----- DATA FOR THIS EXERCISE -----
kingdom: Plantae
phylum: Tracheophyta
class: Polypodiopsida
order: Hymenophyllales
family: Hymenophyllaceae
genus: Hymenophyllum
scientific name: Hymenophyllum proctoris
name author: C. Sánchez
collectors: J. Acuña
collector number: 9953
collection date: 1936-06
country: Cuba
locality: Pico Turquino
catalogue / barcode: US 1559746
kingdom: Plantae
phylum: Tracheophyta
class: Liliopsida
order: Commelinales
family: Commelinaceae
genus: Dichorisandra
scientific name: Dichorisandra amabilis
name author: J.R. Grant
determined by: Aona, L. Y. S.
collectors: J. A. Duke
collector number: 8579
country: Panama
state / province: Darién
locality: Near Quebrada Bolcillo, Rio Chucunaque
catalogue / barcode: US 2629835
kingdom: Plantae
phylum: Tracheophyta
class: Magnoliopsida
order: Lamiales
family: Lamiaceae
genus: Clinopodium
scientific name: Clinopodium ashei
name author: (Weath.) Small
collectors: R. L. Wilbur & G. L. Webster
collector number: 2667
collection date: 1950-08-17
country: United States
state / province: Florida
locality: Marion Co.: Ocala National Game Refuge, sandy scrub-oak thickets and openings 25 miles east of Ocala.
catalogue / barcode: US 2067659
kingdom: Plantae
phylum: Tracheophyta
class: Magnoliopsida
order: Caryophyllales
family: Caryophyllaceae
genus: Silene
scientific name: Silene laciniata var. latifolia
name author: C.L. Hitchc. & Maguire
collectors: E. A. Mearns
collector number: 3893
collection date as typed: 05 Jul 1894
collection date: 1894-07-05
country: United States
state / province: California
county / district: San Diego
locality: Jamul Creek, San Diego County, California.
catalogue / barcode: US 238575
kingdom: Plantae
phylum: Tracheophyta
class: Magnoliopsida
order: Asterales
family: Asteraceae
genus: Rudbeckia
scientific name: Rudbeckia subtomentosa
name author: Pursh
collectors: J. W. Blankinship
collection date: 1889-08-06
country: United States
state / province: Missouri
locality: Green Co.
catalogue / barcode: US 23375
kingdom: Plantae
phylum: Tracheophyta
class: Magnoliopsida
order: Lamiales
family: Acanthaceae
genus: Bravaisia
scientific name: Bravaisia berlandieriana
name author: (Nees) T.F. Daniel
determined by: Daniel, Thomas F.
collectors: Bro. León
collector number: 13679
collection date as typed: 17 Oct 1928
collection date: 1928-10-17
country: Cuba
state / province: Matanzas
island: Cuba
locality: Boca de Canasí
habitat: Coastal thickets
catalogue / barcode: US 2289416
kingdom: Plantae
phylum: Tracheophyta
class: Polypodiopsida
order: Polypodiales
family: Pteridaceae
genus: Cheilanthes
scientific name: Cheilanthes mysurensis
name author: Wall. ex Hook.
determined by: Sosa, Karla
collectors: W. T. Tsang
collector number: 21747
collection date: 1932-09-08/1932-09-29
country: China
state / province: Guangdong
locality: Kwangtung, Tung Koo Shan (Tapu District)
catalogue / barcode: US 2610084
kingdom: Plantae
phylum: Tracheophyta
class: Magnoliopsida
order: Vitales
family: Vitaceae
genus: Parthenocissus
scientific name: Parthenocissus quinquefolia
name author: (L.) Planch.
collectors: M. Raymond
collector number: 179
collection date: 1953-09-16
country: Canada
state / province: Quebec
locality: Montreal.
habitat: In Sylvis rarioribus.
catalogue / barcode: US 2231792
-----
▶ [WHAT TO PRODUCE]: Convert all of the data above into a Markdown table with the columns Row and Line. Put each line in its own numbered row and skip any blank lines.

▶ [RESPONSE]:
| Row | Line |
|---|---|
| 1 | kingdom: Plantae |
| 2 | phylum: Tracheophyta |
| 3 | class: Polypodiopsida |
| 4 | order: Hymenophyllales |
| 5 | family: Hymenophyllaceae |
| 6 | genus: Hymenophyllum |
| 7 | scientific name: Hymenophyllum proctoris |
| 8 | name author: C. Sánchez |
| 9 | collectors: J. Acuña |
| 10 | collector number: 9953 |
| 11 | collection date: 1936-06 |
| 12 | country: Cuba |
| 13 | locality: Pico Turquino |
| 14 | catalogue / barcode: US 1559746 |
| 15 | kingdom: Plantae |
| 16 | phylum: Tracheophyta |
| 17 | class: Liliopsida |
| 18 | order: Commelinales |
| 19 | family: Commelinaceae |
| 20 | genus: Dichorisandra |
| 21 | scientific name: Dichorisandra amabilis |
| 22 | name author: J.R. Grant |
| 23 | determined by: Aona, L. Y. S. |
| 24 | collectors: J. A. Duke |
| 25 | collector number: 8579 |
| 26 | country: Panama |
| 27 | state / province: Darién |
| 28 | locality: Near Quebrada Bolcillo, Rio Chucunaque |
| 29 | catalogue / barcode: US 2629835 |
| 30 | kingdom: Plantae |
| 31 | phylum: Tracheophyta |
| 32 | class: Magnoliopsida |
| 33 | order: Lamiales |
| 34 | family: Lamiaceae |
| 35 | genus: Clinopodium |
| 36 | scientific name: Clinopodium ashei |
| 37 | name author: (Weath.) Small |
| 38 | collectors: R. L. Wilbur & G. L. Webster |
| 39 | collector number: 2667 |
| 40 | collection date: 1950-08-17 |
| 41 | country: United States |
| 42 | state / province: Florida |
| 43 | locality: Marion Co.: Ocala National Game Refuge, sandy scrub-oak thickets and openings 25 miles east of Ocala. |
| 44 | catalogue / barcode: US 2067659 |
| 45 | kingdom: Plantae |
| 46 | phylum: Tracheophyta |
| 47 | class: Magnoliopsida |
| 48 | order: Caryophyllales |
| 49 | family: Caryophyllaceae |
| 50 | genus: Silene |
| 51 | scientific name: Silene laciniata var. latifolia |
| 52 | name author: C.L. Hitchc. & Maguire |
| 53 | collectors: E. A. Mearns |
| 54 | collector number: 3893 |
| 55 | collection date as typed: 05 Jul 1894 |
| 56 | collection date: 1894-07-05 |
| 57 | country: United States |
| 58 | state / province: California |
| 59 | county / district: San Diego |
| 60 | locality: Jamul Creek, San Diego County, California. |
| 61 | catalogue / barcode: US 238575 |
| 62 | kingdom: Plantae |
| 63 | phylum: Tracheophyta |
| 64 | class: Magnoliopsida |
| 65 | order: Asterales |
| 66 | family: Asteraceae |
| 67 | genus: Rudbeckia |
| 68 | scientific name: Rudbeckia subtomentosa |
| 69 | name author: Pursh |
| 70 | collectors: J. W. Blankinship |
| 71 | collection date: 1889-08-06 |
| 72 | country: United States |
| 73 | state / province: Missouri |
| 74 | locality: Green Co. |
| 75 | catalogue / barcode: US 23375 |
| 76 | kingdom: Plantae |
| 77 | phylum: Tracheophyta |
| 78 | class: Magnoliopsida |
| 79 | order: Lamiales |
| 80 | family: Acanthaceae |
| 81 | genus: Bravaisia |
| 82 | scientific name: Bravaisia berlandieriana |
| 83 | name author: (Nees) T.F. Daniel |
| 84 | determined by: Daniel, Thomas F. |
| 85 | collectors: Bro. León |
| 86 | collector number: 13679 |
| 87 | collection date as typed: 17 Oct 1928 |
| 88 | collection date: 1928-10-17 |
| 89 | country: Cuba |
| 90 | state / province: Matanzas |
| 91 | island: Cuba |
| 92 | locality: Boca de Canasí |
| 93 | habitat: Coastal thickets |
| 94 | catalogue / barcode: US 2289416 |
| 95 | kingdom: Plantae |
| 96 | phylum: Tracheophyta |
| 97 | class: Polypodiopsida |
| 98 | order: Polypodiales |
| 99 | family: Pteridaceae |
| 100 | genus: Cheilanthes |
| 101 | scientific name: Cheilanthes mysurensis |
| 102 | name author: Wall. ex Hook. |
| 103 | determined by: Sosa, Karla |
| 104 | collectors: W. T. Tsang |
| 105 | collector number: 21747 |
| 106 | collection date: 1932-09-08/1932-09-29 |
| 107 | country: China |
| 108 | state / province: Guangdong |
| 109 | locality: Kwangtung, Tung Koo Shan (Tapu District) |
| 110 | catalogue / barcode: US 2610084 |
| 111 | kingdom: Plantae |
| 112 | phylum: Tracheophyta |
| 113 | class: Magnoliopsida |
| 114 | order: Vitales |
| 115 | family: Vitaceae |
| 116 | genus: Parthenocissus |
| 117 | scientific name: Parthenocissus quinquefolia |
| 118 | name author: (L.) Planch. |
| 119 | collectors: M. Raymond |
| 120 | collector number: 179 |
| 121 | collection date: 1953-09-16 |
| 122 | country: Canada |
| 123 | state / province: Quebec |
| 124 | locality: Montreal. |
| 125 | habitat: In Sylvis rarioribus. |
| 126 | catalogue / barcode: US 2231792 |